State Rep. Tom Hooker, R-Byron Center, introduced a bill last week that would hike the state’s beer tax nearly 250 percent. House leadership has pretty much shut down his hopes, and the legislation shouldn’t get traction. Being a third-term member, Hooker should know better.
His goal isn’t to raise revenue. It’s to influence behavior he finds objectionable: beer drinking.
Hooker is concerned about the effects of alcohol because of his family’s experience. Proceeds from the higher tax would go to substance abuse treatment and rehabilitation.
For the first time since 1966, the bill seeks to increase Michigan’s beer excise tax, to $21.70 from $6.30 per barrel, about a 5-cent increase per 12-ounce can or bottle. Oddly, this bill only targets beer — not the more potent wine or spirits.
The lawmaker, who doesn’t have any co-sponsors, is hoping to start a conversation about alcohol abuse. He’s worried because his mother had to spend time in an orphanage because her parents had alcohol problems.

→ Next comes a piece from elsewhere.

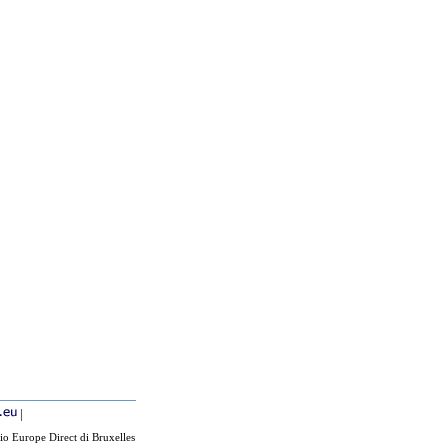
|
io Europe Direct di Bruxelles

Hooker calls his bill a “user tax.”
“If you’re going to use it, the problems that you cause are going to be paid for, and the same with the producers,” he says. “They’re producing a poison that’s causing problems to our systems, to our society, and they should have to pay for it.”
Hooker has made the decision to personally stay away from alcohol and that may be the best for him. But he should leave the rest of Michigan out of it. Not everyone who drinks has a drinking problem.
This is lawmaking at its worst. One lawmaker trying to turn his pet peeve into a law.
As Michigan’s craft beer industry is gaining steam, this is the wrong kind of message for the Legislature to send.
Hooker has said he’s concerned about the state’s growing beer production. For instance, Grand Rapids advertises itself as “Beer City” thanks to the number of new breweries around downtown, some of which have gained national acclaim.
The Michigan Chamber of Commerce came down hard on Hooker’s legislation, pointing out that it would put local businesses that sell beer at a competitive disadvantage with neighboring states.
“As a whole, Michigan’s beer industry contributes $6.6 billion to the state’s economy, employs thousands of people and generates hundreds of millions of dollars in tax revenue,” argues Jim Holcomb, senior vice president for business advocacy and general counsel for the chamber. “This ill-advised tax increase will hurt each and every retailer, distributor, brewery and brewpub in Michigan.”
The proposed beer tax, like most such legislation that grows out of personal moral conviction, is misguided. Lawmakers who are concerned with their constituents’ morality should consider leaving the Legislature and entering the ministry.